The lines from the one containing "ihtiyackredisi.com, hiçbir banka" to the end of the entries, both included, are what you need to transcribe exactly, without pictures and without anything else.

== Extracted data ==

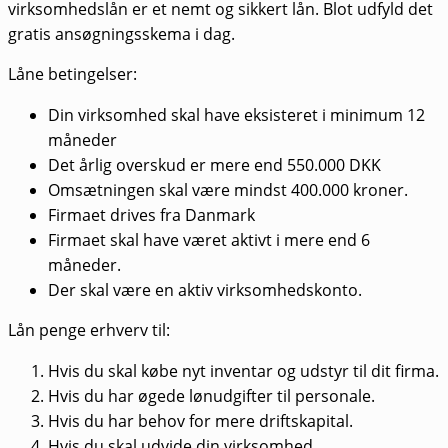
virksomhedslån er et nemt og sikkert lån. Blot udfyld det
gratis ansøgningsskema i dag.
Låne betingelser:
Din virksomhed skal have eksisteret i minimum 12
måneder
Det årlig overskud er mere end 550.000 DKK
Omsætningen skal være mindst 400.000 kroner.
Firmaet drives fra Danmark
Firmaet skal have været aktivt i mere end 6
måneder.
Der skal være en aktiv virksomhedskonto.
Lån penge erhverv til:
Hvis du skal købe nyt inventar og udstyr til dit firma.
Hvis du har øgede lønudgifter til personale.
Hvis du har behov for mere driftskapital.
Hvis du skal udvide din virksomhed.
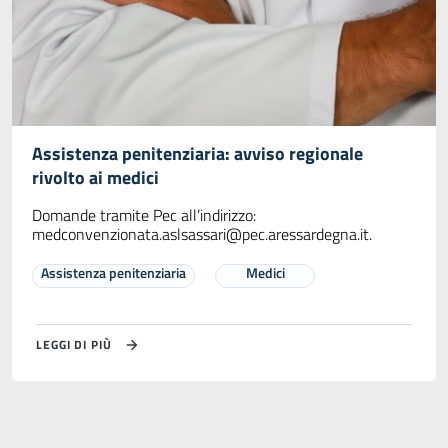
Assistenza penitenziaria: avviso regionale
rivolto ai medici
Domande tramite Pec all’indirizzo:
medconvenzionata.aslsassari@pec.aressardegna.it
.
Assistenza penitenziaria
Medici
LEGGI DI PIÙ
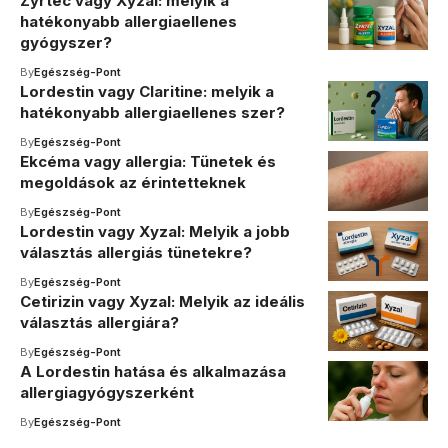
Zyrtec vagy Xyzal: melyik a
hatékonyabb allergiaellenes
gyógyszer?
By
Egészség-Pont
Lordestin vagy Claritine: melyik a
hatékonyabb allergiaellenes szer?
By
Egészség-Pont
Ekcéma vagy allergia: Tünetek és
megoldások az érintetteknek
By
Egészség-Pont
Lordestin vagy Xyzal: Melyik a jobb
választás allergiás tünetekre?
By
Egészség-Pont
Cetirizin vagy Xyzal: Melyik az ideális
választás allergiára?
By
Egészség-Pont
A Lordestin hatása és alkalmazása
allergiagyógyszerként
By
Egészség-Pont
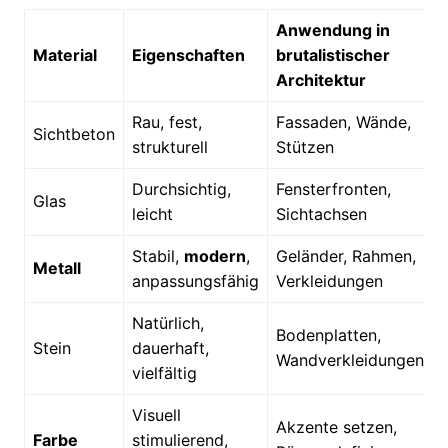
Anwendung in
Material
Eigenschaften
brutalistischer
Architektur
Rau, fest,
Fassaden, Wände,
Sichtbeton
strukturell
Stützen
Durchsichtig,
Fensterfronten,
Glas
leicht
Sichtachsen
Stabil,
modern
,
Geländer, Rahmen,
Metall
anpassungsfähig
Verkleidungen
Natürlich,
Bodenplatten,
Stein
dauerhaft,
Wandverkleidungen
vielfältig
Visuell
Akzente setzen,
Farbe
stimulierend,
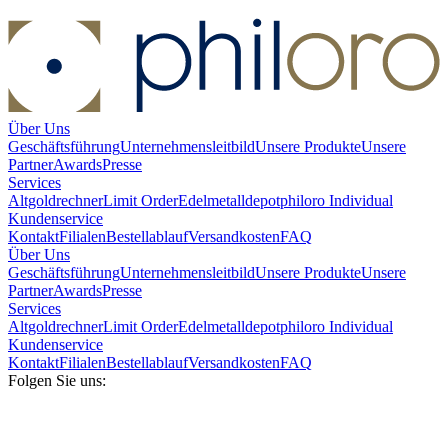
Über Uns
Geschäftsführung
Unternehmensleitbild
Unsere Produkte
Unsere
Partner
Awards
Presse
Services
Altgoldrechner
Limit Order
Edelmetalldepot
philoro Individual
Kundenservice
Kontakt
Filialen
Bestellablauf
Versandkosten
FAQ
Über Uns
Geschäftsführung
Unternehmensleitbild
Unsere Produkte
Unsere
Partner
Awards
Presse
Services
Altgoldrechner
Limit Order
Edelmetalldepot
philoro Individual
Kundenservice
Kontakt
Filialen
Bestellablauf
Versandkosten
FAQ
Folgen Sie uns:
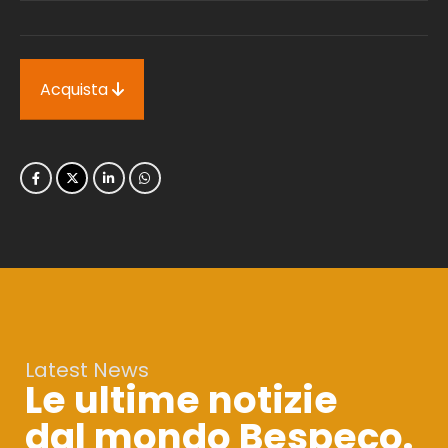
Acquista
Latest News
Le ultime notizie
dal mondo Bespeco.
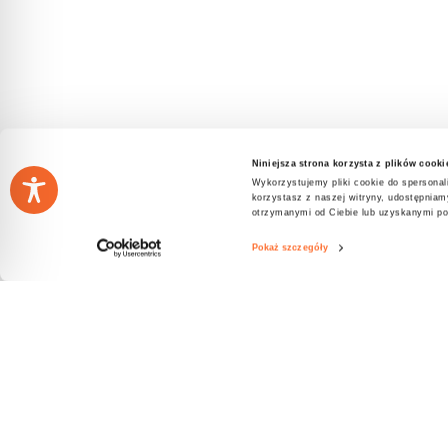
Niniejsza strona korzysta z plików cooki
Wykorzystujemy pliki cookie do spersonali
korzystasz z naszej witryny, udostępnia
otrzymanymi od Ciebie lub uzyskanymi pod
Pokaż szczegóły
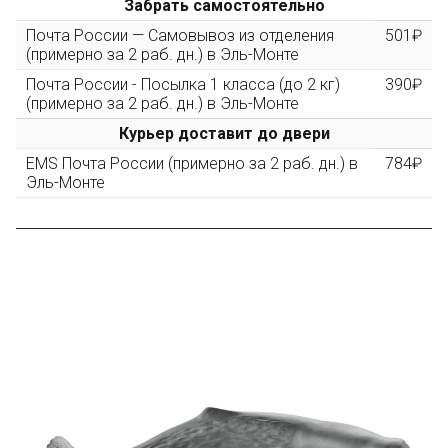
Забрать самостоятельно
3000 рублей, Вы получите постоянную скидку на все
повторные заказы - 10%
Почта России — Самовывоз из отделения
501₽
(примерно за 2 раб. дн.) в Эль-Монте
Почта России - Посылка 1 класса (до 2 кг)
390₽
Скидка за обзор
до 10%
(фото сборки)
(примерно за 2 раб. дн.) в Эль-Монте
Курьер доставит до двери
Пришлите фото поэтапной сборки купленного
EMS Почта России (примерно за 2 раб. дн.) в
784₽
конструктора и получите дополнительную скидку
Эль-Монте
10% при покупке следующего набора (не дороже 10
000 рублей).
Скидка за отзыв
до 100₽
на нашем сайте
Оставьте отзыв (не менее 50 символов) о товаре на
нашем сайте и получите купон на скидку 50₽ за
текстовый отзыв или 100₽ за отзыв с фото.
Скидка за отзыв
150₽
на Яндекс.Маркете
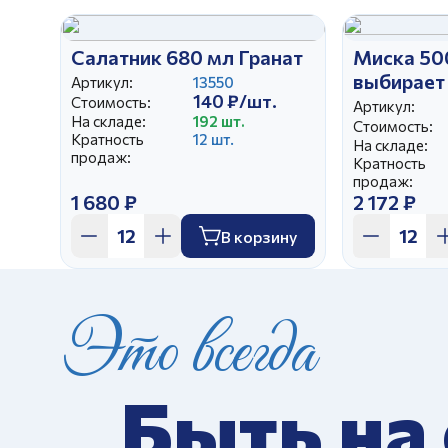
Салатник 680 мл Гранат
Миска 50
выбирает
Артикул:
13550
140 ₽/шт.
Стоимость:
Артикул:
На складе:
192 шт.
Стоимость:
Кратность
12 шт.
На складе:
продаж:
Кратность
продаж:
1 680 ₽
2 172 ₽
В корзину
Это всегда
Быть на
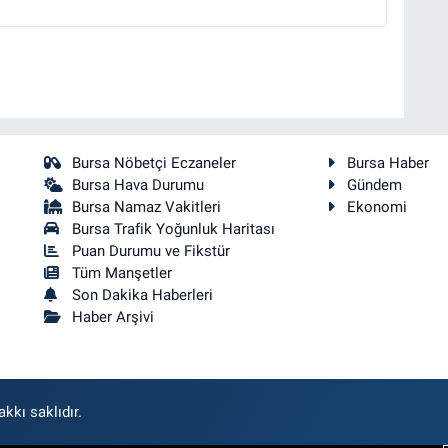
Bursa Nöbetçi Eczaneler
Bursa Haber
Bursa Hava Durumu
Gündem
Bursa Namaz Vakitleri
Ekonomi
Bursa Trafik Yoğunluk Haritası
Puan Durumu ve Fikstür
Tüm Manşetler
Son Dakika Haberleri
Haber Arşivi
kkı saklıdır.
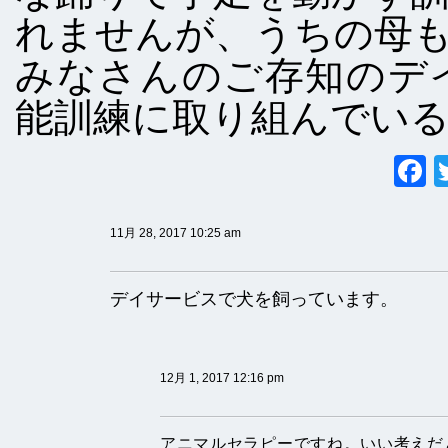
れませんが、うちの母
みなさんのご存知のデ
能訓練に取り組んでい
11月 28, 2017 10:25 am
デイサービスで犬を飼っています。
12月 1, 2017 12:16 pm
アニマルセラピーですね。いい考えだ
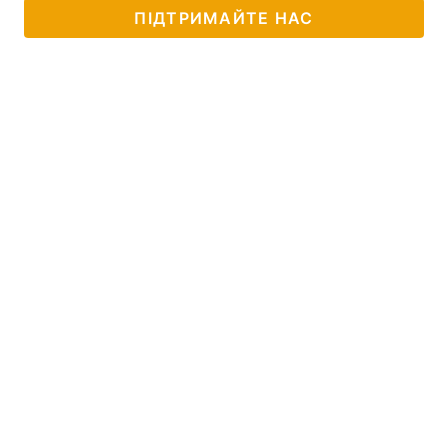
ПІДТРИМАЙТЕ НАС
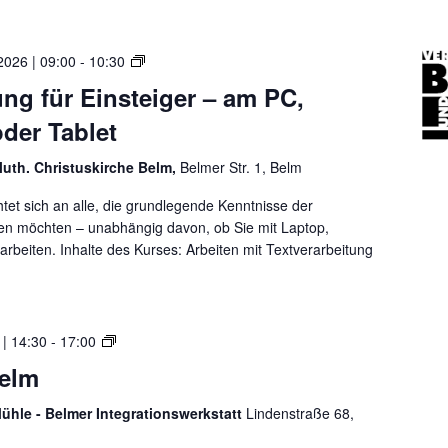
t
e
ä
r
t
T
2026 | 09:00
-
10:30
e
i
e
n
ung für Einsteiger – am PC,
n
x
i
B
der Tablet
t
m
i
v
I
l
luth. Christuskirche Belm,
Belmer Str. 1, Belm
e
n
d
r
t
htet sich an alle, die grundlegende Kenntnisse der
u
a
e
en möchten – unabhängig davon, ob Sie mit Laptop,
n
r
r
rbeiten. Inhalte des Kurses: Arbeiten mit Textverarbeitung
d
b
n
T
e
e
e
i
t
x
t
–
R
 | 14:30
-
17:00
t
u
m
e
n
Belm
i
p
g
t
a
f
ühle - Belmer Integrationswerkstatt
Lindenstraße 68,
L
i
ü
a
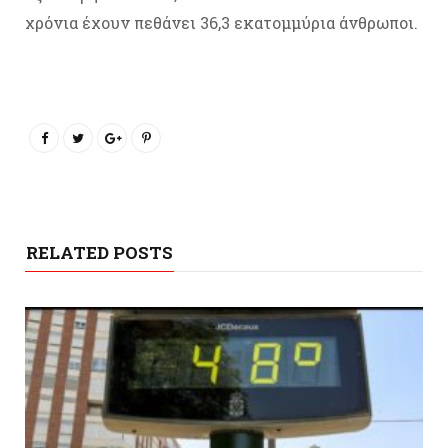
χρόνια έχουν πεθάνει 36,3 εκατομμύρια άνθρωποι.
RELATED POSTS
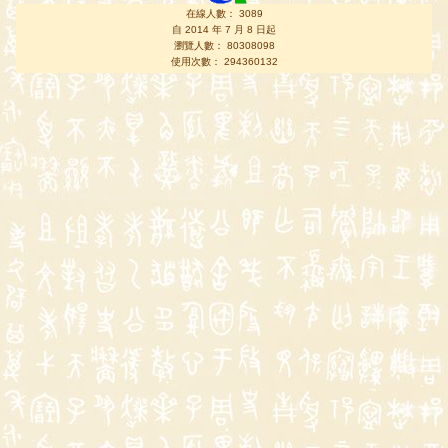
在線人數： 3089
自 2014 年 7 月 8 日起
瀏覽人數： 80308098
使用次數： 294360132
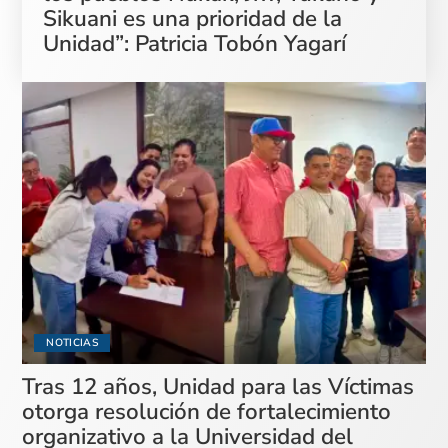
Sikuani es una prioridad de la
Unidad”: Patricia Tobón Yagarí
NOTICIAS
Tras 12 años, Unidad para las Víctimas
otorga resolución de fortalecimiento
organizativo a la Universidad del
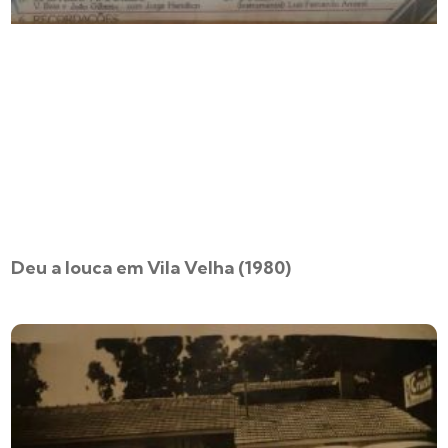
Deu a louca em Vila Velha (1980)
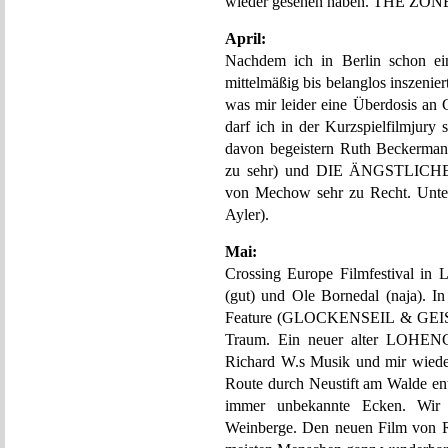
wieder gesehen haben. THE ZONE
April:
Nachdem ich in Berlin schon ei
mittelmäßig bis belanglos inszeni
was mir leider eine Überdosis an 
darf ich in der Kurzspielfilmjury
davon begeistern Ruth Beckerman
zu sehr) und DIE ÄNGSTLIC
von Mechow sehr zu Recht. Unt
Ayler).
Mai:
Crossing Europe Filmfestival in
(gut) und Ole Bornedal (naja). In
Feature (GLOCKENSEIL & GEIS
Traum. Ein neuer alter LOHENGR
Richard W.s Musik und mir wieder
Route durch Neustift am Walde ent
immer unbekannte Ecken. Wir 
Weinberge. Den neuen Film von R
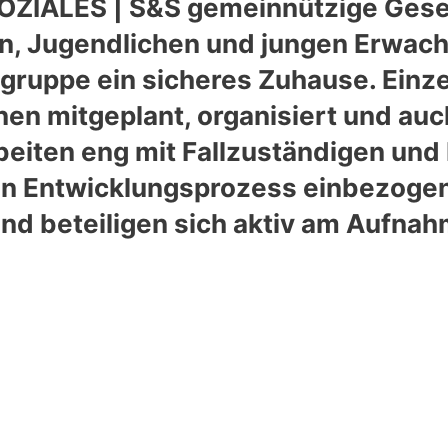
ZIALES | S&S gemeinnützige Gesell
rn, Jugendlichen und jungen Erwach
gruppe ein sicheres Zuhause. Einze
en mitgeplant, organisiert und auc
rbeiten eng mit Fallzuständigen und
den Entwicklungsprozess einbezog
nd beteiligen sich aktiv am Aufna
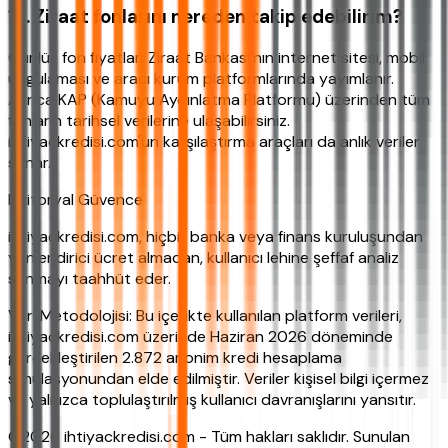
12. Ziraat fonlarını nereden takip edebilirim?
Günlük fon fiyatları Ziraat Bankası'nın internet sitesi, mobil
uygulaması ve aracı kurum platformlarında yayımlanır.
Ayrıca KAP (Kamuyu Aydınlatma Platformu) üzerinden tüm
fonların tarihsel verilerine ulaşabilirsiniz.
ihtiyackredisi.com'un karşılaştırma araçları da anlık veriler
sunar.
Editoryal Güvence
ihtiyackredisi.com, hiçbir banka veya finans kuruluşundan
yönlendirici ücret almadan, kullanıcı lehine şeffaf analiz
sunmayı taahhüt eder.
Veri Metodolojisi: Bu içerikte kullanılan platform verileri,
ihtiyackredisi.com üzerinde Haziran 2026 döneminde
gerçekleştirilen 2.872 anonim kredi hesaplama
simülasyonundan elde edilmiştir. Veriler kişisel bilgi içermez
ve yalnızca toplulaştırılmış kullanıcı davranışlarını yansıtır.
©2026 ihtiyackredisi.com - Tüm hakları saklıdır. Sunulan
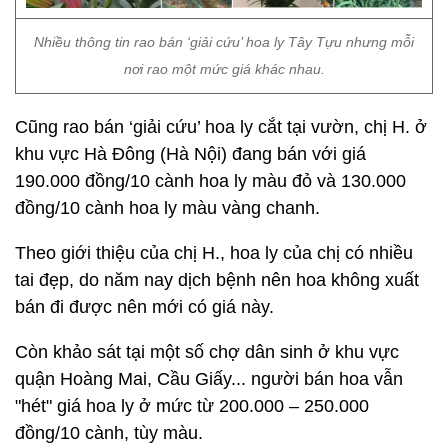
Nhiều thông tin rao bán ‘giải cứu’ hoa ly Tây Tựu nhưng mỗi
nơi rao một mức giá khác nhau.
Cũng rao bán ‘giải cứu’ hoa ly cắt tại vườn, chị H. ở
khu vực Hà Đông (Hà Nội) đang bán với giá
190.000 đồng/10 cành hoa ly màu đỏ và 130.000
đồng/10 cành hoa ly màu vàng chanh.
Theo giới thiệu của chị H., hoa ly của chị có nhiều
tai đẹp, do năm nay dịch bệnh nên hoa không xuất
bán đi được nên mới có giá này.
Còn khảo sát tại một số chợ dân sinh ở khu vực
quận Hoàng Mai, Cầu Giấy... người bán hoa vẫn
"hét" giá hoa ly ở mức từ 200.000 – 250.000
đồng/10 cành, tùy màu.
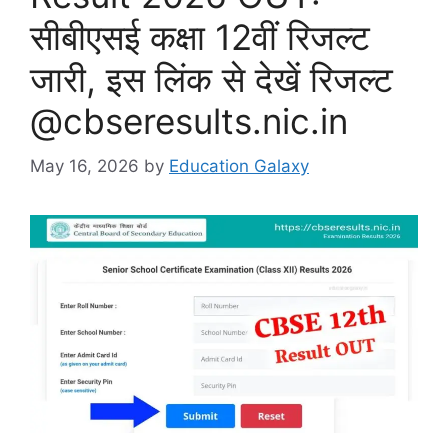
सीबीएसई कक्षा 12वीं रिजल्ट
जारी, इस लिंक से देखें रिजल्ट
@cbseresults.nic.in
May 16, 2026
by
Education Galaxy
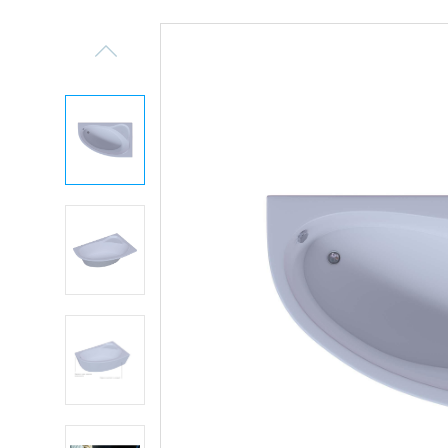
Previous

===

Solution to the exercise =>
ihtiyackredisi.com, hiçbir banka veya finans kuruluşundan
yönlendirici ücret almadan, kullanıcı lehine şeffaf analiz
sunmayı taahhüt eder.
Veri Metodolojisi: Bu içerikte kullanılan platform verileri,
ihtiyackredisi.com üzerinde Haziran 2026 döneminde
gerçekleştirilen 2.872 anonim kredi hesaplama
simülasyonundan elde edilmiştir. Veriler kişisel bilgi içermez
ve yalnızca toplulaştırılmış kullanıcı davranışlarını yansıtır.
©2026 ihtiyackredisi.com - Tüm hakları saklıdır. Sunulan
Nhiều thông tin rao bán ‘giải cứu’ hoa ly Tây Tựu nhưng mỗi
nơi rao một mức giá khác nhau.
Cũng rao bán ‘giải cứu’ hoa ly cắt tại vườn, chị H. ở
khu vực Hà Đông (Hà Nội) đang bán với giá
190.000 đồng/10 cành hoa ly màu đỏ và 130.000
đồng/10 cành hoa ly màu vàng chanh.
Theo giới thiệu của chị H., hoa ly của chị có nhiều
tai đẹp, do năm nay dịch bệnh nên hoa không xuất
bán đi được nên mới có giá này.
Còn khảo sát tại một số chợ dân sinh ở khu vực
quận Hoàng Mai, Cầu Giấy... người bán hoa vẫn
"hét" giá hoa ly ở mức từ 200.000 – 250.000
đồng/10 cành, tùy màu.
सीबीएसई कक्षा 12वीं रिजल्ट
जारी, इस लिंक से देखें रिजल्ट
@cbseresults.nic.in
May 16, 2026
by
Education Galaxy
Previous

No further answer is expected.